Prev |
Guatemala 2000 A photo journal by David Booth |
Next | ||
What is this city like, the hub of a country dedicated to a decade of murder and centuries of abuse of its first people? Our first impressions were of streets filled with the ubiquitous automobile, of buses and trucks belching black diesel smoke, or horrendous traffic. Crossing streets and avenues required speed, agility and a watchful eye for no one was looking out for us. It is a city of few trees, of endless billboards and neon signs. It is a city ringed by poverty, by the uprooted and displaced who perch in cardboard shacks with corrugated roofs on the edges of ravines, unstable, close to disaster during the rainy season. It is a city whose "Central Park" is a bleak square, benchless where more men than women roam it, huddle around someone selling something. Where are the shady plazas of Mexico full of food musicians and in a timeless way? It is a city where people are very small compared to us, who walk quickly and do not smile. It is a city of few tourists where only hurry the joyless, harried people, the faceless and broken.

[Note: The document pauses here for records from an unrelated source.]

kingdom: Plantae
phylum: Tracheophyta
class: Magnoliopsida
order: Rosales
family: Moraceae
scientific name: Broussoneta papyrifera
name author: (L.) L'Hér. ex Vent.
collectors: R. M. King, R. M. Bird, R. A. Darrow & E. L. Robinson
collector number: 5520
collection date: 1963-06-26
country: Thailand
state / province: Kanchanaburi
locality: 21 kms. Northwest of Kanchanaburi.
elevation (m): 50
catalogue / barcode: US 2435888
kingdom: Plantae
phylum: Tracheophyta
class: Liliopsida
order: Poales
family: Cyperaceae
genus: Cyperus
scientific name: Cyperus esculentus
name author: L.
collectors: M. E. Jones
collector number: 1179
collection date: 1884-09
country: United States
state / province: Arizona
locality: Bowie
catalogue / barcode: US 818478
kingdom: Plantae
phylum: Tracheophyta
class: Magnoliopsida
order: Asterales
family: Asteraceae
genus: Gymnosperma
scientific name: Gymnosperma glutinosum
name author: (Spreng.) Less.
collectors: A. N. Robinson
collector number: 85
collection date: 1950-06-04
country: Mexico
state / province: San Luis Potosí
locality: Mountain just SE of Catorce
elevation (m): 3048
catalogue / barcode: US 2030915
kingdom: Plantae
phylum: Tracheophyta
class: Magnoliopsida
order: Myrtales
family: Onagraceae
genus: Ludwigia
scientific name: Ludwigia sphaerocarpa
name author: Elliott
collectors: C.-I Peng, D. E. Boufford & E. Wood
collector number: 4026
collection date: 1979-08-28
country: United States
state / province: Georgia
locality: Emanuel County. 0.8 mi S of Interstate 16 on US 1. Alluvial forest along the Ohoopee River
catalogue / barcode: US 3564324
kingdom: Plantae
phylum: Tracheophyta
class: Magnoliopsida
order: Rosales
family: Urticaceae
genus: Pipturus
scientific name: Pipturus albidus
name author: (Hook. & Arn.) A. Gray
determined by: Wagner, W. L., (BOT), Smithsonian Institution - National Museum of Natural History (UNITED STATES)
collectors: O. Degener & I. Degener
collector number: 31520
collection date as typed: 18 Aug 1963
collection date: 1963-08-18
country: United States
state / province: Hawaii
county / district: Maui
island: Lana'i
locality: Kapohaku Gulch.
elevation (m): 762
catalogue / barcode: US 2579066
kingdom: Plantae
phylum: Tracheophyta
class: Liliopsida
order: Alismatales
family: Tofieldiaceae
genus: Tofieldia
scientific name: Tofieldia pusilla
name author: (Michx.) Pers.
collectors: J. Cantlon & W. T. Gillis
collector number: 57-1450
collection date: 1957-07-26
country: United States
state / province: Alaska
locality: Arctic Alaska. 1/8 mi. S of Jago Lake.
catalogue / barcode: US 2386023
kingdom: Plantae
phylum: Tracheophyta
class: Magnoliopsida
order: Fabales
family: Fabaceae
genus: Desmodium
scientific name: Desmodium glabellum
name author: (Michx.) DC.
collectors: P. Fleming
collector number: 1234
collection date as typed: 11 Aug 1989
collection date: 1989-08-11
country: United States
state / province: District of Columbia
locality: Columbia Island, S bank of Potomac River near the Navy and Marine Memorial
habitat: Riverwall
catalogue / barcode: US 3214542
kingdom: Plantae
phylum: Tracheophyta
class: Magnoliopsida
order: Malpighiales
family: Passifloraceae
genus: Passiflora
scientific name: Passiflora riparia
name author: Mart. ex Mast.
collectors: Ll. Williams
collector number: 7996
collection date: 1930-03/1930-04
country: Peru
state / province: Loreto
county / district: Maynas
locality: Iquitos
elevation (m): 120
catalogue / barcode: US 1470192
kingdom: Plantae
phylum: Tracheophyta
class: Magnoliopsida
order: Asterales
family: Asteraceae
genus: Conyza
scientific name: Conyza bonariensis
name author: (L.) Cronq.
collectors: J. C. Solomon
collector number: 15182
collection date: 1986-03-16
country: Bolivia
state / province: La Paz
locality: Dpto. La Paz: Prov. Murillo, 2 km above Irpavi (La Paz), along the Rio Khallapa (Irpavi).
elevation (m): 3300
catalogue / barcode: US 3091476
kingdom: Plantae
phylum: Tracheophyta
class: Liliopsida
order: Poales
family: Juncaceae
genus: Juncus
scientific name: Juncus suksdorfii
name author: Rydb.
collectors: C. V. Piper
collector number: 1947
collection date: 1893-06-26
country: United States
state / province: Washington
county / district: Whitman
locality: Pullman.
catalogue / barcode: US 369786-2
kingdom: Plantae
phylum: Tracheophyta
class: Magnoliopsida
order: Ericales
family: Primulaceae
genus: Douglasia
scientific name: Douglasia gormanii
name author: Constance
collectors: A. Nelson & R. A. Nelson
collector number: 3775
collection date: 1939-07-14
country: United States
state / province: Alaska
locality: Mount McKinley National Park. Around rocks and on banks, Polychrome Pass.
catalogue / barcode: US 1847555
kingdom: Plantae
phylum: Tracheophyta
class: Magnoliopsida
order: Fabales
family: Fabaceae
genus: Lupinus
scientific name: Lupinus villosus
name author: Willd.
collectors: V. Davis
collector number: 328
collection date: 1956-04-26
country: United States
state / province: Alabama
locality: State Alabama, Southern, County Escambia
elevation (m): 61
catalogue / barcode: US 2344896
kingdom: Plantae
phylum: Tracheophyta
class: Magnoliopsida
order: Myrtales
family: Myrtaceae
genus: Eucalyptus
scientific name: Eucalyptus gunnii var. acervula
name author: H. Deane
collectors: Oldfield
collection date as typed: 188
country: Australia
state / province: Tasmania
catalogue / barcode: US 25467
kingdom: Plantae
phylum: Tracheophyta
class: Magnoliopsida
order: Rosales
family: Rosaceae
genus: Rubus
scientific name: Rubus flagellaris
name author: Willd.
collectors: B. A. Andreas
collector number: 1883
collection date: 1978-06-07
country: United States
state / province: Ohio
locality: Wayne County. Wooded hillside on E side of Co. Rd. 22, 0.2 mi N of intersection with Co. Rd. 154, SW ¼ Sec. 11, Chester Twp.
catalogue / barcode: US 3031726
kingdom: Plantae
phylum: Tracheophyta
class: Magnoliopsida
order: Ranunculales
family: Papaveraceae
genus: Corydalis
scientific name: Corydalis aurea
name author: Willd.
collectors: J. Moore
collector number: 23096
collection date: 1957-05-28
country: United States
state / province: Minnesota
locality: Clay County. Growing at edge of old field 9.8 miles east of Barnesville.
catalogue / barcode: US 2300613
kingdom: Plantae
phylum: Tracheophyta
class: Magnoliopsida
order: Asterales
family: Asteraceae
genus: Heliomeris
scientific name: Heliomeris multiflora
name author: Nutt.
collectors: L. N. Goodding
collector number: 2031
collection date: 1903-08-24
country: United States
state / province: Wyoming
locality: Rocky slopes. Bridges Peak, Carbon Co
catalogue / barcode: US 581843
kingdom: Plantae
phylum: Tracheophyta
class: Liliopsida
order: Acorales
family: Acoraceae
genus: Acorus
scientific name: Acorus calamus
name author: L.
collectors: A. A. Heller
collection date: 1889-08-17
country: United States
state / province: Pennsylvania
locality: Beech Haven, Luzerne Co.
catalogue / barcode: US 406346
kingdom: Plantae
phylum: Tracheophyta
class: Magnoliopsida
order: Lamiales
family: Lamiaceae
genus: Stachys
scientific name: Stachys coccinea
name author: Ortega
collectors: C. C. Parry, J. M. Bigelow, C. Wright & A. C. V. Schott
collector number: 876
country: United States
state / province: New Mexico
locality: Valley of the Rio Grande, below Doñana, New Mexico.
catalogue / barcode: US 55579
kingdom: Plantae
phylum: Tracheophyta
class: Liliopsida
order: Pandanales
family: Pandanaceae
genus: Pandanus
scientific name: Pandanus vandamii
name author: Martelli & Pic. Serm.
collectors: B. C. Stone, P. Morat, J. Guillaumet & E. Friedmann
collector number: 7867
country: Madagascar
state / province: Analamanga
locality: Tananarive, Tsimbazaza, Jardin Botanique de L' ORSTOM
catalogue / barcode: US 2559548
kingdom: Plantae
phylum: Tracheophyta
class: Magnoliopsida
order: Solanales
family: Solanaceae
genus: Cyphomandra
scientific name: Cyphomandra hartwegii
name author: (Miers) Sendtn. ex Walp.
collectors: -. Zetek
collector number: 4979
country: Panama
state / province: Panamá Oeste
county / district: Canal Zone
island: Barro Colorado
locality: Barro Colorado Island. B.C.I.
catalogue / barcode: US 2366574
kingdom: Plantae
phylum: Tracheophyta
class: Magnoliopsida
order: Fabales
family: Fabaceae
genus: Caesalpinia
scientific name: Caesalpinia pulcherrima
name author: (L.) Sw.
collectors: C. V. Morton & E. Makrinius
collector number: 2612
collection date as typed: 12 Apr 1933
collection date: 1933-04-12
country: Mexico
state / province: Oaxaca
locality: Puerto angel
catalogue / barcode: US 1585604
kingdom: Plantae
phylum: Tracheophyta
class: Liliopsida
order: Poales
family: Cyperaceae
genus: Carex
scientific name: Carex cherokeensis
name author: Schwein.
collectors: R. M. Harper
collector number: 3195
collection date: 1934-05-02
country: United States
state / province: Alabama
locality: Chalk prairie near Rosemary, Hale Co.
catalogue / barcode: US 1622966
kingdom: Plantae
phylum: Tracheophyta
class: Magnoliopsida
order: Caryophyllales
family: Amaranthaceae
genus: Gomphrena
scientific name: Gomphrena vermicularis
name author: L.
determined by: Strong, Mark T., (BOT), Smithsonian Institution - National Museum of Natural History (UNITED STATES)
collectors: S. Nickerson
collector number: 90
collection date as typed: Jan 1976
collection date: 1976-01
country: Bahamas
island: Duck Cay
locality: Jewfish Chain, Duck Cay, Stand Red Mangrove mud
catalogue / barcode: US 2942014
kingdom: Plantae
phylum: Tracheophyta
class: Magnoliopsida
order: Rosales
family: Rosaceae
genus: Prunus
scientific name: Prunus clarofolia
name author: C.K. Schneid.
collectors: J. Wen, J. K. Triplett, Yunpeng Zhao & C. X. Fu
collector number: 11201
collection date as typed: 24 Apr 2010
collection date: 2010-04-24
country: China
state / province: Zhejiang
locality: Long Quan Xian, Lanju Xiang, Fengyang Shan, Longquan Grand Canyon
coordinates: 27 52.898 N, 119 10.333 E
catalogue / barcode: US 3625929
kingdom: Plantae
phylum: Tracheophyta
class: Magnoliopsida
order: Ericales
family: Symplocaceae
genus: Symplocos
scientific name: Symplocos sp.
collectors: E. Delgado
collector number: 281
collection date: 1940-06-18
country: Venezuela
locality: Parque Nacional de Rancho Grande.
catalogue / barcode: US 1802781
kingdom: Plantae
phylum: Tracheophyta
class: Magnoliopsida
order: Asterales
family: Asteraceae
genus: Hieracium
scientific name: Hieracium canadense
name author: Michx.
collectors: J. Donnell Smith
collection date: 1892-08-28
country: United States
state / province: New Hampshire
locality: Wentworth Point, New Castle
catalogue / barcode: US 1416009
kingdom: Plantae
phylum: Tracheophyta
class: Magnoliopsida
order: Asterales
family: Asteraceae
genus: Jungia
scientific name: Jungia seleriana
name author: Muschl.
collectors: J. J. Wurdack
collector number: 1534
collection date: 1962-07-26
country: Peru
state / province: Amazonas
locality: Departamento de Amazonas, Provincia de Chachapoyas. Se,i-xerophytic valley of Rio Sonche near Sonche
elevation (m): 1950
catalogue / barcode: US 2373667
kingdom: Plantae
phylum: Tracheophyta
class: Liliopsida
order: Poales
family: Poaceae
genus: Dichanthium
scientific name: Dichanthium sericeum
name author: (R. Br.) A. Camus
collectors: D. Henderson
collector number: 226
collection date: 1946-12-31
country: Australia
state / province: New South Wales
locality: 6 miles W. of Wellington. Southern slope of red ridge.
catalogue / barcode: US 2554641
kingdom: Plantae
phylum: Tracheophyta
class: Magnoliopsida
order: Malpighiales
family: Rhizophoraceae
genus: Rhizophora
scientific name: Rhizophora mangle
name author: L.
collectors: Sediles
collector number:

This was until recently, a city of fear where, unlike the countryside, the killings were clandestine, spurious. People "disappeared", their bodies tortured and turning up in vacant lots or never found again. It is a city within a country where most of its educated people have been exterminated: educators, students, labor leaders, journalists, clergy, anyone striving for justice, compassion and human rights.
We were given a tour by a young Mennonite man who has been living in the city to study human problems. He first took us to the great city dump. It is within an enormous ravine now about a third filled with garbage and landfill. Big garbage trucks thread their way to its deepest point and behind and beside them come the "dump people" carrying sticks and bags to salvage what they want and to gather what might be recycled or sold. Men, women, children, grandmothers, even toddlers thread their way up the dusty slope with bags strapped to their foreheads to bear the weight. Early in the morning the mothers rise to meet the food trucks and salvage breakfast for their families. These people are a society of the dump. Their school is the dump, their society is of the dump where elders who have worked it for years have access to the best before the others. They smell, they are social pariahs to the rest of the city. They live on the edges of the ravine in shacks that melt and fall away.
We stand safe on a viewing platform above the dust and smell. Our eyes fill with grit. At night burning fires let noxious smog hang over the city. We wish we could talk to these people, learn of their lives.
In this city live also the very small percentage of very wealthy people. We go to zone 14 where live, on the edge of the city, ambassadors, city officials, business magnates. We could have been in Los Angeles amidst the manicured gardens and modern architecture and trees. Occasional national flags wave in the breeze, and here a hired gardener clips a hedge. But no one is about. It feels that even here exists a city of dread for crime, and robbery is rife. Across the valley on another ridge are two mansions built like fortresses with walls and razor wire. Defended against robbers or against retaliation from those who suffered the deeds of the oligarchy?
Our tour ended with the city graveyard, the cemetery for the rich and powerful culminating in the tomb for the family Castilio, an important Spanish family. It is a mausoleum with the head of a sphinx up front and four Egyptian figures supporting the cement roof and a modern abstract cross at the top. We wander among trees and sections for different nationalities such as German, Chinese, English. The middle class are allowed to keep bodies there for a five year rental. They are in drawers in a cement wall. Each drawer is ringed with flowers but after five years its resident has to be withdrawn and reburied in a common grave in another part of the city.